What is needed >> Reproduce verbatim, line by line, everything from the line containing "3. Set up examples skeleton" to the last line of the listing below; add nothing.

::: Information shown

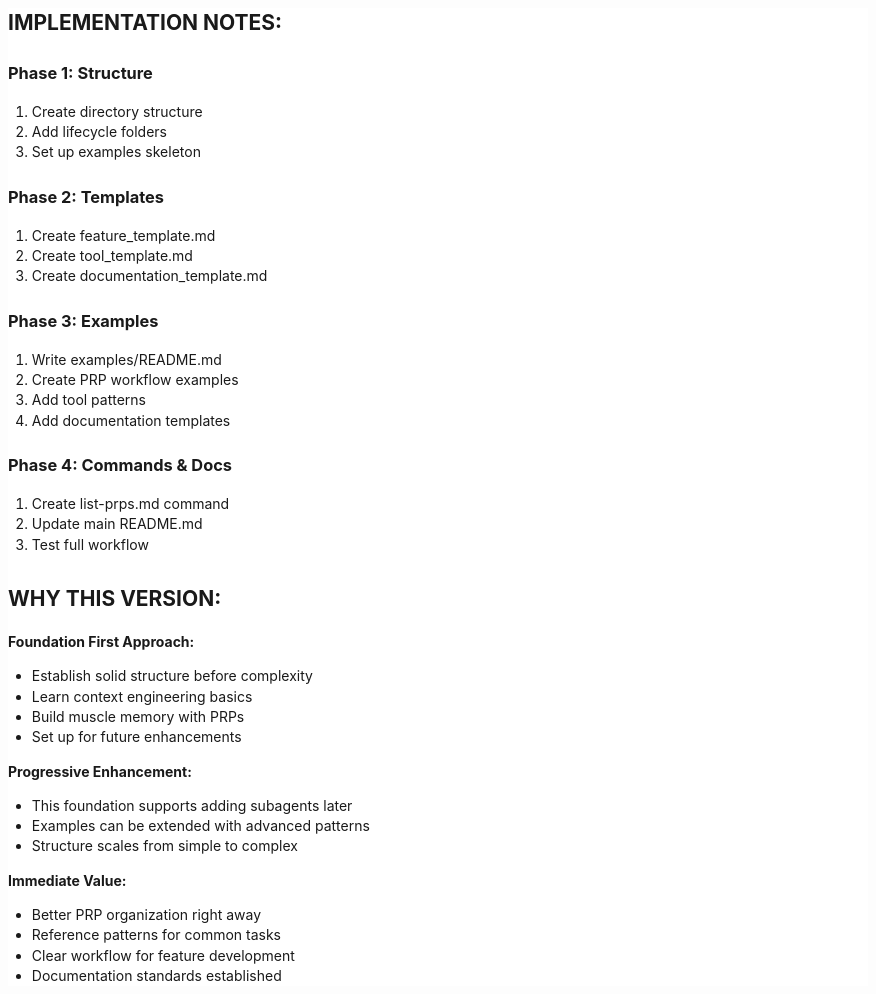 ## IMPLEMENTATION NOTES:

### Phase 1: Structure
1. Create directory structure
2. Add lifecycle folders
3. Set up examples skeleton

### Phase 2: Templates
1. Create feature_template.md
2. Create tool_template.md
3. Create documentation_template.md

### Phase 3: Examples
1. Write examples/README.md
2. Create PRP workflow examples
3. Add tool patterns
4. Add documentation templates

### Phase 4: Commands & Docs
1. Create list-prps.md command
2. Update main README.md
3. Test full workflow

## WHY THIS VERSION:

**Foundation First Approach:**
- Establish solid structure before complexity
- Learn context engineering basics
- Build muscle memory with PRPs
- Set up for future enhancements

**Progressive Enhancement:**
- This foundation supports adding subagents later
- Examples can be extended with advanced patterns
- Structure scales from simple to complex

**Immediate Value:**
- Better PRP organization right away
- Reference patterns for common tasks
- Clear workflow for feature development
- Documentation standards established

::::::

Answer to this problem >>
3. Set up examples skeleton

### Phase 2: Templates
1. Create feature_template.md
2. Create tool_template.md
3. Create documentation_template.md

### Phase 3: Examples
1. Write examples/README.md
2. Create PRP workflow examples
3. Add tool patterns
4. Add documentation templates

### Phase 4: Commands & Docs
1. Create list-prps.md command
2. Update main README.md
3. Test full workflow

## WHY THIS VERSION:

**Foundation First Approach:**
- Establish solid structure before complexity
- Learn context engineering basics
- Build muscle memory with PRPs
- Set up for future enhancements

**Progressive Enhancement:**
- This foundation supports adding subagents later
- Examples can be extended with advanced patterns
- Structure scales from simple to complex

**Immediate Value:**
- Better PRP organization right away
- Reference patterns for common tasks
- Clear workflow for feature development
- Documentation standards established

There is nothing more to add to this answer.